Graduate course blends videoconferencing, in-person visits

6 May 2011  •  A group of five master’s and doctoral students broke new ground this semester as they learned from top researchers halfway across the United States. As part of a new graduate course in atmospheric chemistry, students from North Carolina Agricultural and Technical State University connected with more than a dozen NCAR scientists through video lectures and a weeklong visit to Boulder.

The course emerged through a 2009 memorandum of understanding between NSF and the Interdisciplinary Scientific Environmental Technology Cooperative Science Center (ISET-CSC), one of five NOAA-based CSCs that partners with minority-serving institutions to develop modeling, sensing, and information analysis tools. Based at North Carolina A&T, an historically black institution located in Greensboro, ISET-CSC collaborates with six other colleges and universities from Alaska to Georgia.

Geoff Tyndall and Stephany Taylor
As part of a modeling exercise, NCAR’s Geoff Tyndall confers with Stephany Taylor, now in her first year of graduate work in energy and environmental sciences at North Carolina A&T. (© UCAR. This image is freely available for media and nonprofit use.)

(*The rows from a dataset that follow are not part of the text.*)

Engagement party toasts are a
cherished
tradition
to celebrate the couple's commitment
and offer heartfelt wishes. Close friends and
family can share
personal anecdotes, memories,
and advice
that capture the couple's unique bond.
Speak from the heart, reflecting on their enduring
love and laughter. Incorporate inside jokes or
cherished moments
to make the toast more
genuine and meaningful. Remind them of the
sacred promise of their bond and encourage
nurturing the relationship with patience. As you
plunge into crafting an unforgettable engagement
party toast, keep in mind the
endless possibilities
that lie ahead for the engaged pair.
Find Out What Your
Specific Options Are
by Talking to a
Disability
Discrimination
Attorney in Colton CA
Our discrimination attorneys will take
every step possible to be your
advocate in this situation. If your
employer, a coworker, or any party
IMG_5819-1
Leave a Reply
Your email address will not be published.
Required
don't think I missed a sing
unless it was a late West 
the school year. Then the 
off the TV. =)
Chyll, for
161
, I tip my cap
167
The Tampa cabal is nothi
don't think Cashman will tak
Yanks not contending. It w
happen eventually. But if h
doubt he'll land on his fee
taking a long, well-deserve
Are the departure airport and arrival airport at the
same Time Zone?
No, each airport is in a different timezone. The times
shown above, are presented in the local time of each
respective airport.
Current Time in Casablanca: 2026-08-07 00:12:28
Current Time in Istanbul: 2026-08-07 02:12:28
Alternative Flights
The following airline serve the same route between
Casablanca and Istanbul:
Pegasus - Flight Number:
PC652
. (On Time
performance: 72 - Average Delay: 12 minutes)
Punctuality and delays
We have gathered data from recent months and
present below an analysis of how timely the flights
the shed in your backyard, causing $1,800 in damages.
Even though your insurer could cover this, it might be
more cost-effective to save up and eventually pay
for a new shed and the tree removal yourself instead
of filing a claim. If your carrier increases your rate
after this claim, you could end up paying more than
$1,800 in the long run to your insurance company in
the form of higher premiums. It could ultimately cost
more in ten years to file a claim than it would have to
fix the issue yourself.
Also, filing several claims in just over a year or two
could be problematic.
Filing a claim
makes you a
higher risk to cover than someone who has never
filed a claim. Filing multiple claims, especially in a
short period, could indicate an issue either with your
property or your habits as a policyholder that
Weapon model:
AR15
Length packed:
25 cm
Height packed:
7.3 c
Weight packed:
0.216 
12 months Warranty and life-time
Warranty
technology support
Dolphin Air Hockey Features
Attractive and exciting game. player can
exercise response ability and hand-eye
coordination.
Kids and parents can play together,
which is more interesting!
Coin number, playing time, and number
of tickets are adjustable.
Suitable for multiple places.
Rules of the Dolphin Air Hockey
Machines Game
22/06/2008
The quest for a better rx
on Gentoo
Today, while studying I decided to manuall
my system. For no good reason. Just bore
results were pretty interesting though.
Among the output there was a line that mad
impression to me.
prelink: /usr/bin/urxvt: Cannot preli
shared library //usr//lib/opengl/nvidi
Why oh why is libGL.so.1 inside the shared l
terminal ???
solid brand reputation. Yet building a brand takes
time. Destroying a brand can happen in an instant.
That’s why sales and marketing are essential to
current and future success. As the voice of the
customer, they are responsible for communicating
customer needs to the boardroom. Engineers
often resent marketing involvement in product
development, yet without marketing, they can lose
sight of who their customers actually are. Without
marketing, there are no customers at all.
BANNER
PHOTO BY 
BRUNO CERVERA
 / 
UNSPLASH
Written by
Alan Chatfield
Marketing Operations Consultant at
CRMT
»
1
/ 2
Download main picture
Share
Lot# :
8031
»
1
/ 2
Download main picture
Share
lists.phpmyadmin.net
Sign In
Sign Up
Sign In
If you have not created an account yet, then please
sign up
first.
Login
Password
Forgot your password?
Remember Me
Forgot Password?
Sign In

The seeds of the course were planted when Geoff Tyndall, from NCAR’s Atmospheric Chemistry Division (ACD), went to A&T last year to give a seminar. From that visit, and similar visits by other NCAR scientists, emerged an informal collaboration leading to the course, which was developed jointly by ACD scientists and ISET-CSC director Solomon Bililign.

Tyndall taught one of the six two-hour lectures, which were delivered via videoconference from Boulder to Greensboro on most Tuesdays during January and February. “We always had scientists in the room, so there was a bit of an audience on our end too,” says Tyndall. “The technology worked remarkably well—I was pleasantly surprised.”

The students then spent the week of 7–11 March at NCAR, taking part in modeling and laboratory exercises, lectures, and facility tours. Course material ranged from the fundamentals of gas-phase and heterogeneous processes to air quality, chemistry and climate, and approaches to measuring and modeling.

“We’ve taught a number of classes before, but this was a unique format,” says ACD’s Sasha Madronich. “The videoconferencing is certainly accessible and inexpensive. It still doesn’t have the same personal interaction that an onsite visit has, of course, so the two parts are both very important.”

The course brought a variety of benefits to participants, who themselves straddled a variety of points along the grad-school pathway. Now in the second year of a master’s program in chemistry, Ndifreke Amama is writing a thesis on how lightning may contribute to the formation of tropospheric ozone along the coast of South America. From this semester’s course, he says, “I’ve gotten a lot of background information on nitrogen oxides as a precursor to ozone formation.”

“There were a few gaps in my education that the professors at A&T didn’t have the background to fully explain for a clear understanding,” says Darkus Jenkins, now in her fourth year of a doctoral degree in energy and environmental systems. She’s working on developing photoluminescent sensors for volatile organic compounds.

Another student closing in on his Ph.D., Anthony Cochran, came into the energy and environmental systems program at A&T by way of physics. “I’m not a chemist,” says Cochran, “so this would have been a great course to have when I first came in. But now it’s perfect for preparing for my dissertation.”